Consistent with Google Cloud’s commitment to openness, Wiz products continue to work and be available across AWS, Microsoft Azure, and Oracle Cloud, and is being offered through an array of partner security solutions.

The Takeaway: Google’s acquisition of Wiz was the company’s largest in its history, showing that cybersecurity in the AI era is top of mind for Google. By already launching new support for the Wiz platform, Google appears to be ready for some major new security platform launches potentially later this year.

No. 1: The New Google Cloud Network Partner Program

From new partner tiers and competences to new AI features and incentives, the way channel partners interact and work with Google Cloud changed this year with the launch of the Google Cloud Partner Network.

“This is not just an update, it’s a complete transformation,” Philip Larson, managing director of worldwide partner programs at Google Cloud, told CRN.

Google Cloud’s new partner program kick-off on January 15 as the company moved away from tracking the work of traditional requirements—such as business plans and customer stories—and towards rewarding partners around pre-sales influence, co-innovation, post-sales support and customer success.

Google Cloud now is rewarding partners and tailoring its incentives around successful customer outcomes and co-sale efforts.

The Google Cloud Partner Network includes dozens of new competencies that reward partners for deep technical and sales capabilities. This new competency framework focuses on a partner’s proven ability to help customers, measuring two key dimensions: capacity and capability.

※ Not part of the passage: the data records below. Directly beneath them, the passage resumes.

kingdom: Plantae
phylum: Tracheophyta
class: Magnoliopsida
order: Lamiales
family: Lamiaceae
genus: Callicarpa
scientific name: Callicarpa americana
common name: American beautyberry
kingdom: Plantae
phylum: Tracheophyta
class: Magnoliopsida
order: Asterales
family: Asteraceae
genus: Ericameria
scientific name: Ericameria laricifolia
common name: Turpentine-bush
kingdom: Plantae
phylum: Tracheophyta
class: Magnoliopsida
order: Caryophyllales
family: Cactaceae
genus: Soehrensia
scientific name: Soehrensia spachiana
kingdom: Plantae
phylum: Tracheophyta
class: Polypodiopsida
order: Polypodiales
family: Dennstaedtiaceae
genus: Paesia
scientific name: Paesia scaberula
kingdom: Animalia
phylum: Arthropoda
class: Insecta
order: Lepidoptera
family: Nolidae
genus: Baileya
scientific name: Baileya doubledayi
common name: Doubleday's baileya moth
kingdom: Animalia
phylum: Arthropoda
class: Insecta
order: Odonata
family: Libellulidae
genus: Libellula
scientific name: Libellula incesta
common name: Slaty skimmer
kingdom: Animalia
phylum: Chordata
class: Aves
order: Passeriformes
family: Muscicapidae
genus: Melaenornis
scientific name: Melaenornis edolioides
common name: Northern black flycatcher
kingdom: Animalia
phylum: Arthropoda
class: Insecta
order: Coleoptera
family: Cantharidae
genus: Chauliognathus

The program also includes a new AI-powered Partner Network Hub to deliver automation and transparency across the program, as well as a Gemini-based SOW [Statement of Work] Analyzer that looks to streamline how partners create, refine, review and get approval for statements of work by guiding them with examples and reasoning—effectively applying best practices as they go.

There are three new level tiers inside the Google Cloud Partner Network: Select, Premier and Diamond. Each tier will reflect joint customer successes and determined based on customer outcomes across Google Cloud and Google Workspace.

Google’s Larson said from recruiting and onboarding to enablement and training to joint business planning, marketing, demand generation, delivery, co-sell, services, support—everything inside the new program, “is getting revolutionized by AI.”

“We’re using AI to power our Partner Directory so that customers and our field teams can find the right partner for the right situation for them,” he said. Google is also incorporating its AI into training coaches and AI-powered training enablement.

The Takeaway: Google Cloud laid out its channel strategy in the AI era for Google partners by launching the Google Cloud Partner Network. Partners now must shape their Google Cloud business around showing successful customer outcomes, focusing on value-added AI services and obtaining Google’s new competencies.